Poeta es aquel que rompe, para nosotros, la costumbre. Y es así como se encuentra ligado, a pesar de él, al acontecer histórico. Nada le es extraño en el drama de su tiempo. ¡Que afirme ante todos explícitamente el placer de vivir este tiempo fuerte! Pues la hora es grande y propicia para volver a recobrarse. ¿Y a quién le cederíamos, entonces, el honor de nuestro tiempo?
No temas, dice la Historia, despojándose de su máscara de violencia y realizando con la mano erguida ese ademán conciliador de la divinidad asiática en el momento más intenso de su danza destructora. No temas, ni dudes, pues la duda es estéril y el temor servil. Oye más bien el rítmico latido que mi mano en alto ejecuta, renovando la gran frase humana siempre en vías de creación. No es cierto que la vida pueda renegar de sí misma. Nada viviente emana de la nada, ni de la nada se enamora. Pero tampoco nada conserva forma ni medida bajo la incesante afluencia del Ser.
La tragedia no radica en la metamorfosis. El verdadero drama del siglo procede de la distancia que dejamos crecer entre el hombre temporal y el hombre intemporal. El hombre iluminado en una vertiente ¿irá acaso a oscurecerse en la otra? Y su maduración forzada, en una comunidad sin consagración, ¿no sería tal vez una falsa madurez…?

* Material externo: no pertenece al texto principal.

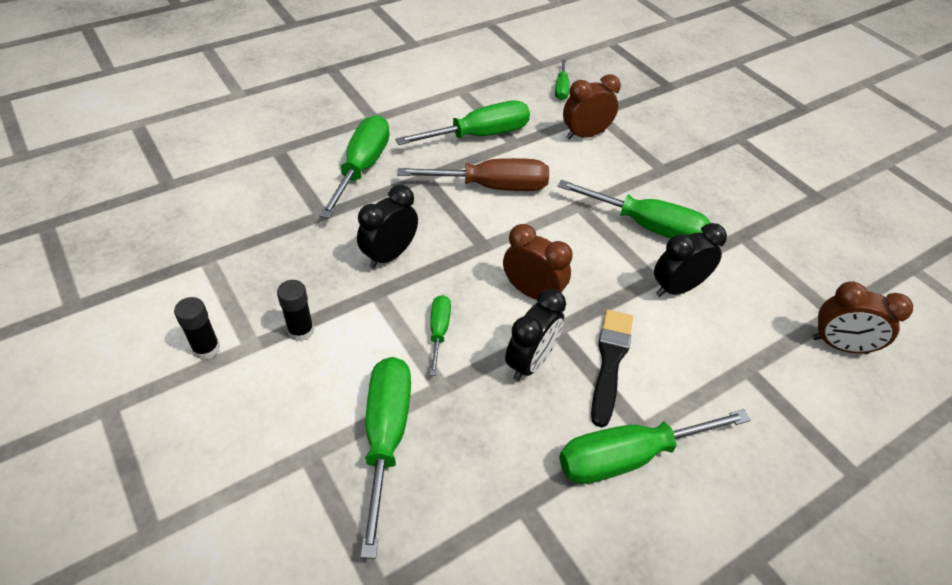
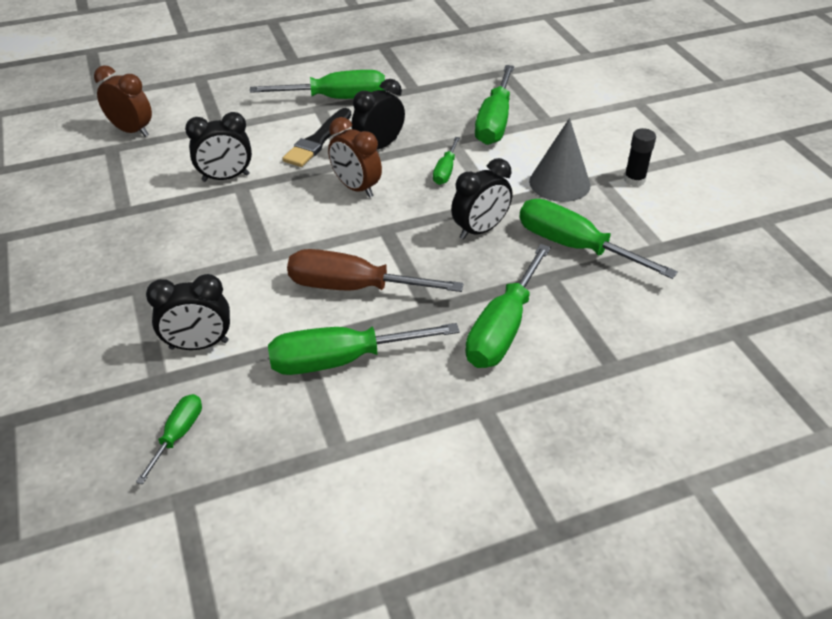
camera: 165 degrees left, 5 degrees down
black glue stick [277,280,314,341] -> grey cone [529,118,591,202]
green screwdriver [558,180,711,239] -> green screwdriver moved to [519,199,678,279]
brown clock [563,74,621,140] -> black clock [146,274,230,350]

El poeta íntegro debe testimoniar entre nosotros la doble vocación del hombre, elevar ante el espíritu un espejo más sensible a sus posibilidades interiores. Propiciar en su siglo una condición humana más digna del hombre original. Debe asociar, en síntesis, el alma colectiva con el tránsito de la energía espiritual en el mundo… Frente a la energía nuclear, la lámpara de arcilla del poeta ¿conseguirá este fin? —Sí, si de la arcilla se acuerda el hombre.
Y ya es bastante, para el poeta, ser la mala conciencia de su tiempo.